Directive: Return copies of the lines below that mention "vinden".

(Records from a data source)
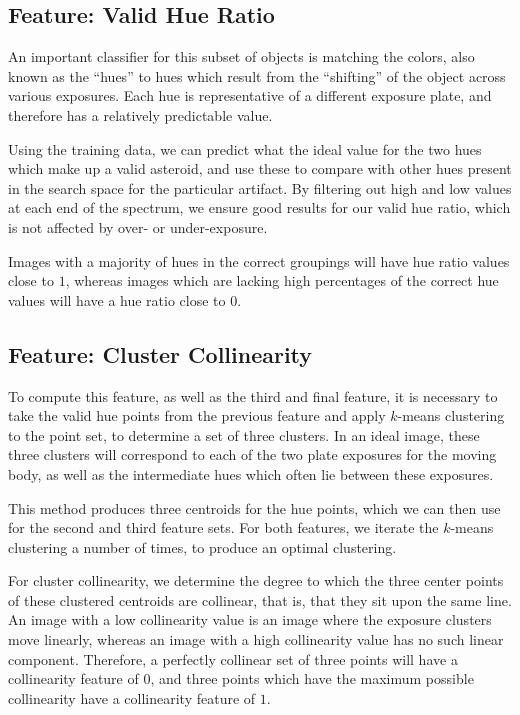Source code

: \documentclass[conference]{IEEEtran}
\begin{document}
\subsection{Feature: Valid Hue Ratio}
An important classifier for this subset of objects is matching the colors, also
known as the ``hues'' to hues which result from the ``shifting'' of the object
across various exposures. Each hue is representative of a different exposure
plate, and therefore has a relatively predictable value. 

Using the training data, we can predict what the ideal value for the two hues
which make up a valid asteroid, and use these to compare with other hues present
in the search space for the particular artifact. By filtering out high and low
values at each end of the spectrum, we ensure good results for our valid hue
ratio, which is not affected by over- or under-exposure.

Images with a majority of hues in the correct groupings will have hue ratio
values close to $1$, whereas images which are lacking high percentages of the
correct hue values will have a hue ratio close to $0$.

\subsection{Feature: Cluster Collinearity}
To compute this feature, as well as the third and final feature, it is necessary
to take the valid hue points from the previous feature and apply $k$-means
clustering to the point set, to determine a set of three clusters. In an ideal
image, these three clusters will correspond to each of the two plate exposures
for the moving body, as well as the intermediate hues which often lie between
these exposures.

This method produces three centroids for the hue points, which we can then use
for the second and third feature sets. For both features, we iterate the
$k$-means clustering a number of times, to produce an optimal clustering.

For cluster collinearity, we determine the degree to which the three center
points of these clustered centroids are collinear, that is, that they sit upon
the same line. An image with a low collinearity value is an image where the
exposure clusters move linearly, whereas an image with a high collinearity value
has no such linear component. Therefore, a perfectly collinear set of three
points will have a collinearity feature of $0$, and three points which have the
maximum possible collinearity have a collinearity feature of $1$.
\end{document}
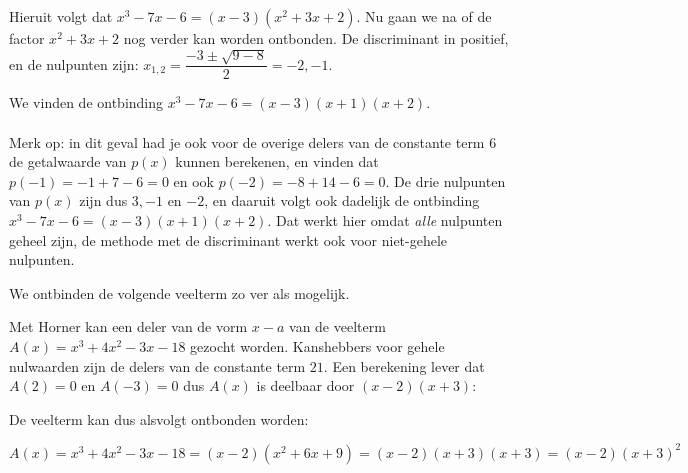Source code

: \documentclass{ximera}
\begin{document}
\begin{example}
\begin{oplossing}[toon]
        Hieruit volgt dat $x^3-7x-6 = (x-3)(x^2+3x+2)$. Nu gaan we na of de factor  $x^2+3x+2$ nog verder kan worden ontbonden. De discriminant in positief, en de nulpunten zijn: $x_{1,2} = \dfrac{-3\pm\sqrt{9-8}}{2} = -2,-1$.
         
        We vinden de ontbinding $x^3-7x-6=(x-3)(x+1)(x+2)$.
        \\
        \\
        Merk op: in dit geval had je ook voor de overige delers van de constante term 6 de getalwaarde van $p(x)$ kunnen berekenen, en vinden dat $p(-1)=-1+7-6=0$ en ook $p(-2)=-8+14-6=0$. De drie nulpunten van $p(x)$ zijn dus $3,-1$ en $-2$, en daaruit volgt ook dadelijk de ontbinding $x^3-7x-6=(x-3)(x+1)(x+2)$. Dat werkt hier omdat \textit{alle} nulpunten geheel zijn, de methode met de discriminant werkt ook voor niet-gehele nulpunten.
         
    \end{oplossing}
\end{example}




\begin{example} 
We ontbinden de volgende veelterm zo ver als mogelijk.
\renewcommand{\kolbreed}{\widthof{$-18$}}

Met Horner kan een deler van de vorm \(x-a\) van de veelterm \(A(x) = x^3 + 4x^2 - 3x - 18\) gezocht worden. Kanshebbers voor gehele nulwaarden zijn de delers van de constante term $21$. Een berekening lever dat \( A(2) = 0 \text{ en } A(-3) = 0 \) dus $A(x)$ is deelbaar door $(x-2)(x+3)$: 



De veelterm kan dus alsvolgt ontbonden worden: 

\[
A(x) = x^3 + 4x^2 - 3x - 18= (x-2)(x^2+6x+9) = (x-2)(x+3)(x+3) = (x-2)(x+3)^2
\]

\end{example} 
\end{document}
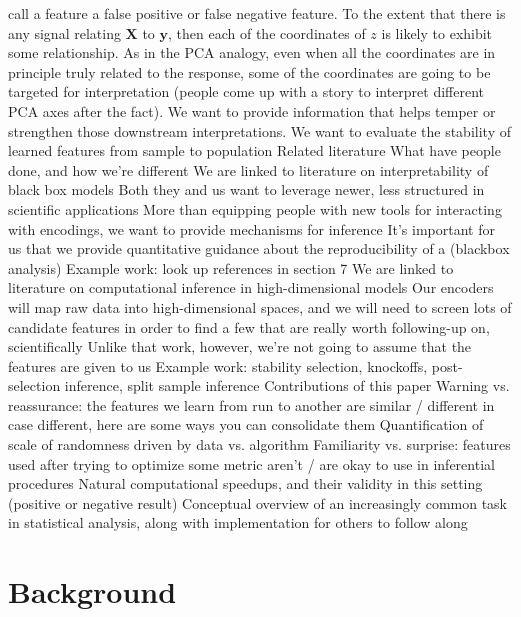 \documentclass[11pt]{article}
\begin{document}
\begin{outline}
      call a feature a false positive or false negative feature.
      \4 To the extent that there is any signal relating $\mathbf{X}$ to
      $\mathbf{y}$, then each of the coordinates of $z$ is likely to exhibit
      some relationship. As in the PCA analogy, even when all the coordinates
      are in principle truly related to the response, some of the coordinates
      are going to be targeted for interpretation (people come up with a story
      to interpret different PCA axes after the fact). We want to provide
      information that helps temper or strengthen those downstream
      interpretations.
    \3 We want to evaluate the stability of learned features from sample to
    population
\1 Related literature
  \2 What have people done, and how we're different
    \3 We are linked to literature on interpretability of black box models
      \4 Both they and us want to leverage newer, less structured in scientific
      applications
      \4 More than equipping people with new tools for interacting with
      encodings, we want to provide mechanisms for inference
      \4 It's important for us that we provide quantitative guidance about the
      reproducibility of a (blackbox analysis)
      \4 Example work: look up references in \citep{raghu2020survey} section 7
    \3 We are linked to literature on computational inference in
    high-dimensional models
      \4 Our encoders will map raw data into high-dimensional spaces, and we
      will need to screen lots of candidate features in order to find a few that
      are really worth following-up on, scientifically
      \4 Unlike that work, however, we're not going to assume that the features
      are given to us
      \4 Example work: stability selection, knockoffs, post-selection inference,
      split sample inference
\1 Contributions of this paper
  \2 Warning vs. reassurance: the features we learn from run to another are
  similar / different
    \3 in case different, here are some ways you can consolidate them
    \3 Quantification of scale of randomness driven by data vs. algorithm
  \2 Familiarity vs. surprise: features used after trying to optimize some
  metric aren't / are okay to use in inferential procedures
  \2 Natural computational speedups, and their validity in this setting
  (positive or negative result)
  \2 Conceptual overview of an increasingly common task in statistical
  analysis, along with implementation for others to follow along
\end{outline}

\section{Background}
\end{document}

Result for this task:
        We vinden de ontbinding $x^3-7x-6=(x-3)(x+1)(x+2)$.
        Merk op: in dit geval had je ook voor de overige delers van de constante term 6 de getalwaarde van $p(x)$ kunnen berekenen, en vinden dat $p(-1)=-1+7-6=0$ en ook $p(-2)=-8+14-6=0$. De drie nulpunten van $p(x)$ zijn dus $3,-1$ en $-2$, en daaruit volgt ook dadelijk de ontbinding $x^3-7x-6=(x-3)(x+1)(x+2)$. Dat werkt hier omdat \textit{alle} nulpunten geheel zijn, de methode met de discriminant werkt ook voor niet-gehele nulpunten.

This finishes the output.